DAVID
GRANSTRÖM ![]()
Swedish composer and one of the leading figures of Stockholm's experimental drone scene, David Granström (b. 1987), will bring moments of quietude and crushing volume.
Granström’s sound work is characterized by harmonic simplicity, dense yet melodic sound collages and spatial complexity. In 2014, he received a master’s degree in Composition of Electronic Music from the Royal College of Music in Stockholm, where he has worked as a teacher since then. Part of Granström’s practice consists in researching new methods for working algorithmically with real-time sound synthesis.
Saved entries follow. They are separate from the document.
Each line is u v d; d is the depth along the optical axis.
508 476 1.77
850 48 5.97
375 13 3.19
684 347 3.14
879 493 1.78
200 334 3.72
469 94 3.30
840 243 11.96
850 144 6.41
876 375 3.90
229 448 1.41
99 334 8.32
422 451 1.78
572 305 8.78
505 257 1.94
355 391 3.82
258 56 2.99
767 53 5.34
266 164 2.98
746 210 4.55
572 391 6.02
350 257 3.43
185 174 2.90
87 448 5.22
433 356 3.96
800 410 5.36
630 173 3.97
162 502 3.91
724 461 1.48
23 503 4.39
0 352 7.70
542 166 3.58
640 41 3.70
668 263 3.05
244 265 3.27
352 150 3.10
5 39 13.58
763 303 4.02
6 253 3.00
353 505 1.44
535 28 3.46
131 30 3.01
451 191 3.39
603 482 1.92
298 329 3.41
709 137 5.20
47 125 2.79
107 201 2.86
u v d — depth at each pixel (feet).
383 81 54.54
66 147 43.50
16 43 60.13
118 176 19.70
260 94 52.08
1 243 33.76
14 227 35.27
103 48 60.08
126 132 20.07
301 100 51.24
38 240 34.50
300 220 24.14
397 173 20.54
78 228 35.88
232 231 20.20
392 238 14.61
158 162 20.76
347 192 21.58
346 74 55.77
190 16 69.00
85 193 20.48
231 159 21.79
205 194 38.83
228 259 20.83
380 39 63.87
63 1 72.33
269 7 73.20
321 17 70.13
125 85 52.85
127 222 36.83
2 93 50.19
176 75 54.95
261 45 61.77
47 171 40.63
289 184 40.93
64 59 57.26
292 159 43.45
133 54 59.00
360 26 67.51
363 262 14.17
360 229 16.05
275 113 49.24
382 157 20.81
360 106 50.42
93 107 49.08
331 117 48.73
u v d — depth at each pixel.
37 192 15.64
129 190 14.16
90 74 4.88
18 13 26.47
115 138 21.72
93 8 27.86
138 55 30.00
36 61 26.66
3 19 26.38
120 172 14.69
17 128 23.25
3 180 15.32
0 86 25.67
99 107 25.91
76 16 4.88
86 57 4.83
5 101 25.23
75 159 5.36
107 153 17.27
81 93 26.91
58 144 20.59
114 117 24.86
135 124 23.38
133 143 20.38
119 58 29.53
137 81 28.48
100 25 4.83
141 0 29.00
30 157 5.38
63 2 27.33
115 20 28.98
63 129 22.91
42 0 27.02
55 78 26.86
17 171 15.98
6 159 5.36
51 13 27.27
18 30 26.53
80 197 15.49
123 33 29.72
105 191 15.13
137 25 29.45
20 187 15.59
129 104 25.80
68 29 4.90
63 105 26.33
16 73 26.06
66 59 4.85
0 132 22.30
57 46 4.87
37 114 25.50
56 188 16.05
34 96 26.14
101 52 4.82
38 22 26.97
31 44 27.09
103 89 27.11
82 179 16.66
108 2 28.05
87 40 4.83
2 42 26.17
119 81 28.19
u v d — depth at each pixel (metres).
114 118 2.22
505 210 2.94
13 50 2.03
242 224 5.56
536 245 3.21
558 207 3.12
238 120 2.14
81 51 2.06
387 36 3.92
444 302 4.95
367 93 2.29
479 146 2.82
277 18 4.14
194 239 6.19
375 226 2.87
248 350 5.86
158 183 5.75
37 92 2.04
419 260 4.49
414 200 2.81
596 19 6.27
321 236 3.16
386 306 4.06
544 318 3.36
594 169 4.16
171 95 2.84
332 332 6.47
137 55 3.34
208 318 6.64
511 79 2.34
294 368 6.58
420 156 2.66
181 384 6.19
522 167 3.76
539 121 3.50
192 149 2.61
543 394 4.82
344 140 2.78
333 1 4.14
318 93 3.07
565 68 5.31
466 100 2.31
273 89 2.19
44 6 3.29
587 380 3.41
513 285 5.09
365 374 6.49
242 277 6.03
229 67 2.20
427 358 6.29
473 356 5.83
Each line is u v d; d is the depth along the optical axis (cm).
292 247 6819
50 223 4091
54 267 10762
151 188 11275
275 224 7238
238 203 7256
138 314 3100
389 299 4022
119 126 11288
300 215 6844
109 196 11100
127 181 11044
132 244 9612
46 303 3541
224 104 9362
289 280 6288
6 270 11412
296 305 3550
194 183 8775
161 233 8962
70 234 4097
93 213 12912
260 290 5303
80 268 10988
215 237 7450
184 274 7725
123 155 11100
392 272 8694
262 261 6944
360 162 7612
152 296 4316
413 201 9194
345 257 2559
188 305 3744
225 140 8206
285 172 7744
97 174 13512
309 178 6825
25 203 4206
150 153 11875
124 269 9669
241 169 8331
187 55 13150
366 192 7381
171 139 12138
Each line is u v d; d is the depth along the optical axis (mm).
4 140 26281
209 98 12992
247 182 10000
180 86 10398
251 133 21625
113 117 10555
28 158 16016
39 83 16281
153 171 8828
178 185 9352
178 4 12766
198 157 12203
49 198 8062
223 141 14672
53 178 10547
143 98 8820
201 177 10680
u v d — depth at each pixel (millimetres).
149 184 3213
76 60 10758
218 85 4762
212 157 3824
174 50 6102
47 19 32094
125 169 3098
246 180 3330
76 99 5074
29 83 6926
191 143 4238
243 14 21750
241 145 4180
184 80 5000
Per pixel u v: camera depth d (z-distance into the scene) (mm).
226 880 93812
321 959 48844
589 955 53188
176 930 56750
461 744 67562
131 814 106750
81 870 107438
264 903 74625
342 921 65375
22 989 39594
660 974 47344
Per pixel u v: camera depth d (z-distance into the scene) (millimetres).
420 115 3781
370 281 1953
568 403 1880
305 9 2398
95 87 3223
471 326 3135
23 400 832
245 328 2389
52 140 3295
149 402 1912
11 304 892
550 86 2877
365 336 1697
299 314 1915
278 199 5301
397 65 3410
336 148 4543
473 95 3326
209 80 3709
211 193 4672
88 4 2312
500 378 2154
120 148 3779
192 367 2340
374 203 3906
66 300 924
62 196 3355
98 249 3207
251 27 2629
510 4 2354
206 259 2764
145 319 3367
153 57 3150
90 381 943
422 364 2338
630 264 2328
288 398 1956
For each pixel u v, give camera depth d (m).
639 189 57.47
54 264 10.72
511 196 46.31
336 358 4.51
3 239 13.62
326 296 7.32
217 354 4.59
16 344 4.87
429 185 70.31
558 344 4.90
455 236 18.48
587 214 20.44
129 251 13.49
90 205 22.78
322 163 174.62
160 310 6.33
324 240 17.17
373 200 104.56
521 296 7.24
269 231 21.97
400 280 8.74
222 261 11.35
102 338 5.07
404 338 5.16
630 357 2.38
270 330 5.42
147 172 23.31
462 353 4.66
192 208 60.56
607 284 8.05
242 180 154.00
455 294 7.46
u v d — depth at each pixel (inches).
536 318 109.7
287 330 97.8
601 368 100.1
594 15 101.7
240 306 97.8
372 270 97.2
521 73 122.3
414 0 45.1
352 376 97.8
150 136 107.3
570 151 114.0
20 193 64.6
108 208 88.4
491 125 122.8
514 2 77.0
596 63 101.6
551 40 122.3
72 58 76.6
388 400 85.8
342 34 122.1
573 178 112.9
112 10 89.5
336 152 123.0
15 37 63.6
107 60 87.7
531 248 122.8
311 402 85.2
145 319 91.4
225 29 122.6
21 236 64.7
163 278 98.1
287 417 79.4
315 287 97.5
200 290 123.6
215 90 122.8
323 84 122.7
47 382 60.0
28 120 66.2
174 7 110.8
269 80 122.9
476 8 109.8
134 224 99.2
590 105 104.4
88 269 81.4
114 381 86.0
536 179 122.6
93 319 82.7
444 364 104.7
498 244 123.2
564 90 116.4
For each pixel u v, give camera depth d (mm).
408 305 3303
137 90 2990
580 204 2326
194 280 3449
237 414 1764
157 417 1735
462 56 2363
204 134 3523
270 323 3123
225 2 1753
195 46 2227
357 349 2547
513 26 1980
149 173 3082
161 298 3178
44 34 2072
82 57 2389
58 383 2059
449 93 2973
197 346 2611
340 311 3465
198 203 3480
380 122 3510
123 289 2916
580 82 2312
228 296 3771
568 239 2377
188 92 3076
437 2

David Granström released his first studio album on the Stockholm-based label XKatedral, which was founded in 2015 by Kali Malone, now an icon of the international electroacoustic scene, together with Maria W. Horn. At SONDA, David Granström will present recordings from his second album Empty Room, released last year on the Swiss experimental label Hallow Ground. On the album, the artist combines the sound of the electric guitar with synthetic soundscapes recorded in a now defunct iron ore mine, where he was invited for an artist residency. David Granström's Brno performance will be his first in the Czech Republic and his music will be accompanied by a visual show prepared by a collective of artists as part of the Trychtýř project.
TOMOKO SAUVAGE![]()
Japanese composer and multimedia artist Tomoko Sauvage is known for her long-standing experiments with a unique musical instrument consisting of ceramic bowls, water and hydrophones (underwater microphones). Her live performances, which are preceded by a time-consuming preparation including several hours of sound check, are based on the interaction between the sound medium (water) and the environment it is in – its architecture, acoustic properties, temperature or humidity.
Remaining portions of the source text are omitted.